Hepatitis C virus (HCV) core protein-induced, monocyte-mediated mechanisms of reduced IFN-alpha and plasmacytoid dendritic cell loss in chronic HCV infection

Abstract

IFN-alpha production by plasmacytoid dendritic cells (PDCs) is critical in antiviral immunity. In the present study, we evaluated the IFN-alpha-producing capacity of PDCs of patients with chronic hepatitis C virus (HCV) infection in treatment-naive, sustained responder, and nonresponder patients. IFN-alpha production was tested in PBMCs or isolated PDCs after TLR9 stimulation. Treatment-naive patients with chronic HCV infection had reduced frequency of circulating PDCs due to increased apoptosis and showed diminished IFN-alpha production after stimulation with TLR9 ligands.

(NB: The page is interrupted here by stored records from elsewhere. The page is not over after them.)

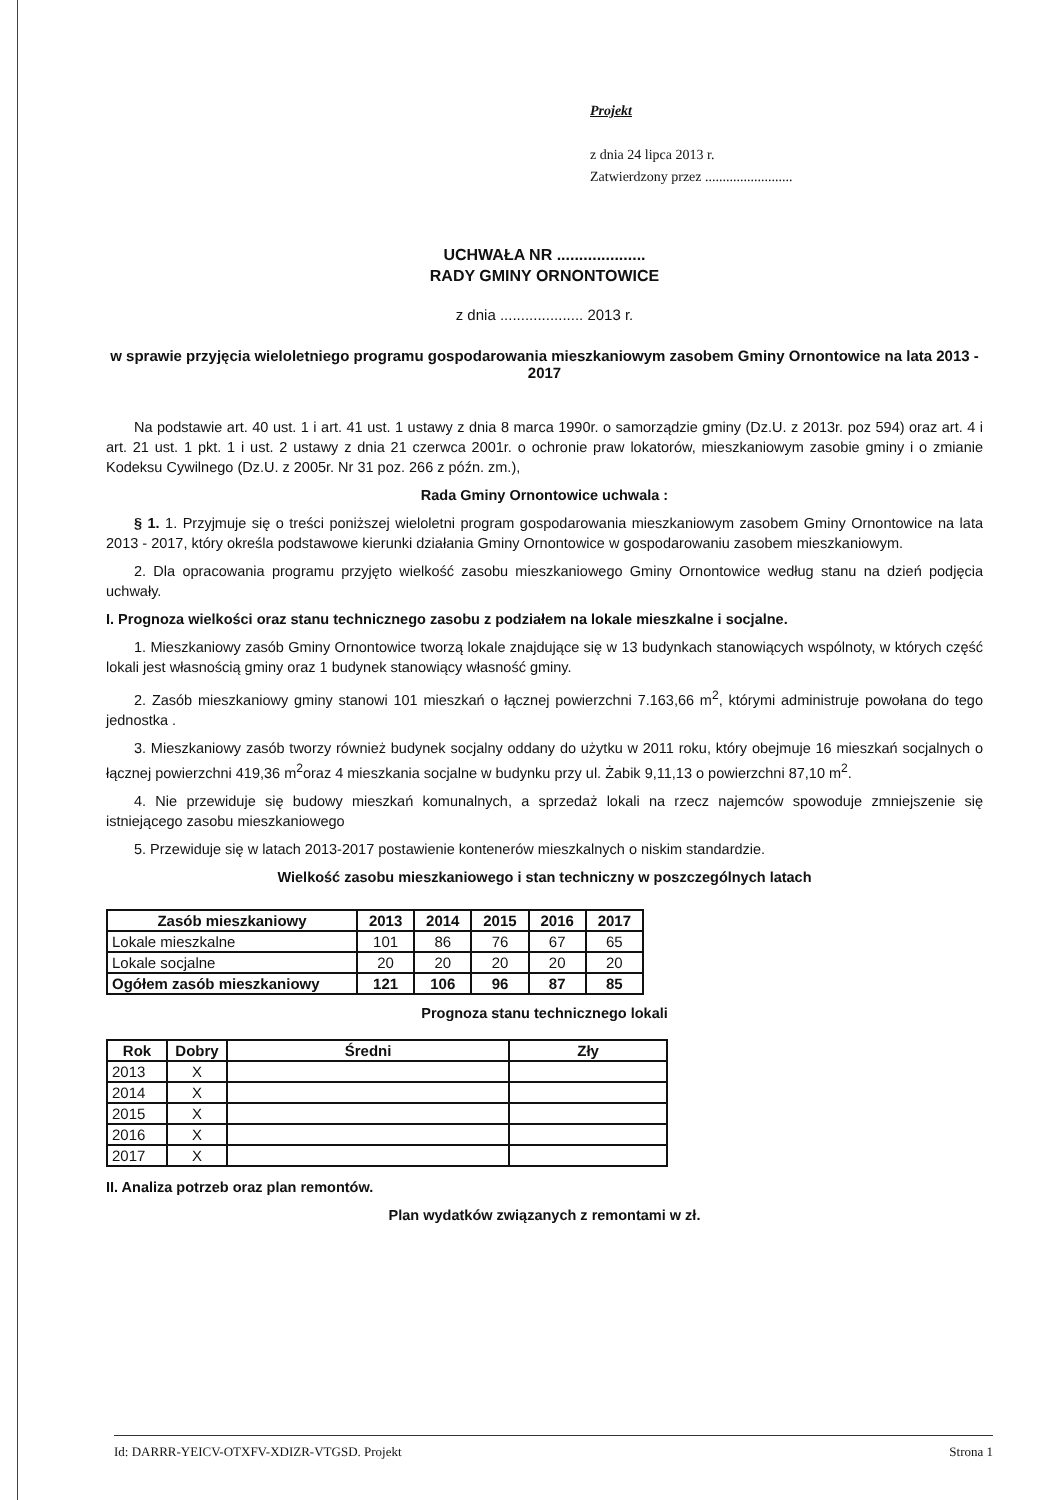Projekt
z dnia 24 lipca 2013 r.
Zatwierdzony przez .........................
UCHWAŁA NR ....................
RADY GMINY ORNONTOWICE
z dnia .................... 2013 r.
w sprawie przyjęcia wieloletniego programu gospodarowania mieszkaniowym zasobem Gminy Ornontowice na lata 2013 - 2017
Na podstawie art. 40 ust. 1 i art. 41 ust. 1 ustawy z dnia 8 marca 1990r. o samorządzie gminy (Dz.U. z 2013r. poz 594) oraz art. 4 i art. 21 ust. 1 pkt. 1 i ust. 2 ustawy z dnia 21 czerwca 2001r. o ochronie praw lokatorów, mieszkaniowym zasobie gminy i o zmianie Kodeksu Cywilnego (Dz.U. z 2005r. Nr 31 poz. 266 z późn. zm.),
Rada Gminy Ornontowice uchwala :
§ 1. 1. Przyjmuje się o treści poniższej wieloletni program gospodarowania mieszkaniowym zasobem Gminy Ornontowice na lata 2013 - 2017, który określa podstawowe kierunki działania Gminy Ornontowice w gospodarowaniu zasobem mieszkaniowym.
2. Dla opracowania programu przyjęto wielkość zasobu mieszkaniowego Gminy Ornontowice według stanu na dzień podjęcia uchwały.
I. Prognoza wielkości oraz stanu technicznego zasobu z podziałem na lokale mieszkalne i socjalne.
1. Mieszkaniowy zasób Gminy Ornontowice tworzą lokale znajdujące się w 13 budynkach stanowiących wspólnoty, w których część lokali jest własnością gminy oraz 1 budynek stanowiący własność gminy.
2. Zasób mieszkaniowy gminy stanowi 101 mieszkań o łącznej powierzchni 7.163,66 m<sup>2</sup>, którymi administruje powołana do tego jednostka .
3. Mieszkaniowy zasób tworzy również budynek socjalny oddany do użytku w 2011 roku, który obejmuje 16 mieszkań socjalnych o łącznej powierzchni 419,36 m<sup>2</sup>oraz 4 mieszkania socjalne w budynku przy ul. Żabik 9,11,13 o powierzchni 87,10 m<sup>2</sup>.
4. Nie przewiduje się budowy mieszkań komunalnych, a sprzedaż lokali na rzecz najemców spowoduje zmniejszenie się istniejącego zasobu mieszkaniowego
5. Przewiduje się w latach 2013-2017 postawienie kontenerów mieszkalnych o niskim standardzie.
Wielkość zasobu mieszkaniowego i stan techniczny w poszczególnych latach
| Zasób mieszkaniowy | 2013 | 2014 | 2015 | 2016 | 2017 |
| --- | --- | --- | --- | --- | --- |
| Lokale mieszkalne | 101 | 86 | 76 | 67 | 65 |
| Lokale socjalne | 20 | 20 | 20 | 20 | 20 |
| Ogółem zasób mieszkaniowy | 121 | 106 | 96 | 87 | 85 |
Prognoza stanu technicznego lokali
| Rok | Dobry | Średni | Zły |
| --- | --- | --- | --- |
| 2013 | X | | |
| 2014 | X | | |
| 2015 | X | | |
| 2016 | X | | |
| 2017 | X | | |
II. Analiza potrzeb oraz plan remontów.
Plan wydatków związanych z remontami w zł.
Id: DARRR-YEICV-OTXFV-XDIZR-VTGSD. Projekt Strona 1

These PDC defects correlated with the presence of HCV and were in contrast with normal PDC functions of sustained responders. HCV core protein, which was detectable in the plasma of infected patients, reduced TLR9-triggered IFN-alpha and increased TNF-alpha and IL-10 production in PBMCs but not in isolated PDCs, suggesting HCV core induced PDC defects. Indeed, addition of rTNF-alpha and IL-10 induced apoptosis and inhibited IFN-alpha production in PDCs. Neutralization of TNF-alpha and/or IL-10 prevented HCV core-induced inhibition of IFN-alpha production. We identified CD14+ monocytes as the source of TNF-alpha and IL-10 in the HCV core-induced inhibition of PDC IFN-alpha production. Anti-TLR2-, not anti-TLR4-, blocking Ab prevented the HCV core-induced inhibition of IFN-alpha production. In conclusion, our results suggest that HCV interferes with antiviral immunity through TLR2-mediated monocyte activation triggered by the HCV core protein to induce cytokines that in turn lead to PDC apoptosis and inhibit IFN-alpha production. These mechanisms are likely to contribute to HCV viral escape from immune responses.